Ms. Troll was joined in testimony by Lois Epstein with The Wilderness Society, Alaska and Ceal Smith with the Alaska Climate Action Network. In preparation for the hearing, Smith reviewed industry data obtained by AOGCC and identified 1,468 gas releases greater than 1 hour, in potential violation of Alaska’s waste rules[3],[4].

She and Ms. Troll explicitly asked the commissioners for an explanation of this large number of releases and to provide evidence of enforcement action. In their written response[5], Commissioners Foerster and Seamount dismissed their concerns and failed to address the 1,468 releases.  Instead they claimed the “root concern” of the parties requesting the hearing was climate change and that the agency had “no authority to act regarding that subject matter.”

::::::

## Work to complete
**1.** In the text on the AOGCC hearing, how many gas releases longer than one hour did Ceal Smith identify in the industry data?
**2.** Write the next part of the text on the AOGCC hearing, picking up after its last sentence.

::::::

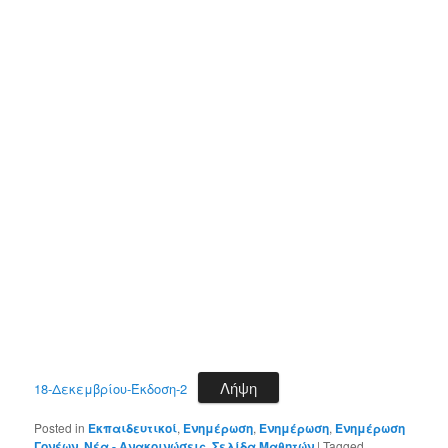
Λήψη
18-Δεκεμβρίου-Έκδοση-2
Posted in
Εκπαιδευτικοί
,
Ενημέρωση
,
Ενημέρωση
,
Ενημέρωση
Γονέων
,
Νέα - Ανακοινώσεις
,
Σελίδα Μαθητών
|
Tagged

::::::

## Response list
**1.** 1,468

**2.**
The Commissioners response was in direct contradiction to Kate Troll’s testimony, that explicitly stated she was not asking the Commission to address climate change:  

To start I want you to know that while the topic of climate change will enter this hearing, we are not asking you to enlarge your mission.  We do not seek mission creep, we merely ask that you urgently and competently enforce AS. 31.05.095 which prohibits the waste of oil and gas and regulation 20 ACC 25.235 (b) which defines waste as gas released, burned or permitted to escape into the air. Because that gas which escapes is mostly methane, a greenhouse gas about 30 times more potent than carbon dioxide over the long-term and almost 90 times more potent over the short-term, the matter of climate change enlarges the public interest behind your existing mission. In other word, it’s not mission creep we seek but mission urgency. 

In response to the AOGCC failure to address substantive issues raised during the Dec 18 hearing, three citizen groups; the Alaska Institute for Climate & Energy, Ground Truth Trekking and Alaska Community Action On Toxics filed a new request for a hearing[6] with the AOGCC on March 20, 2019 specifically lodging a complaint of waste.  Eleven months later, they have still not received a response.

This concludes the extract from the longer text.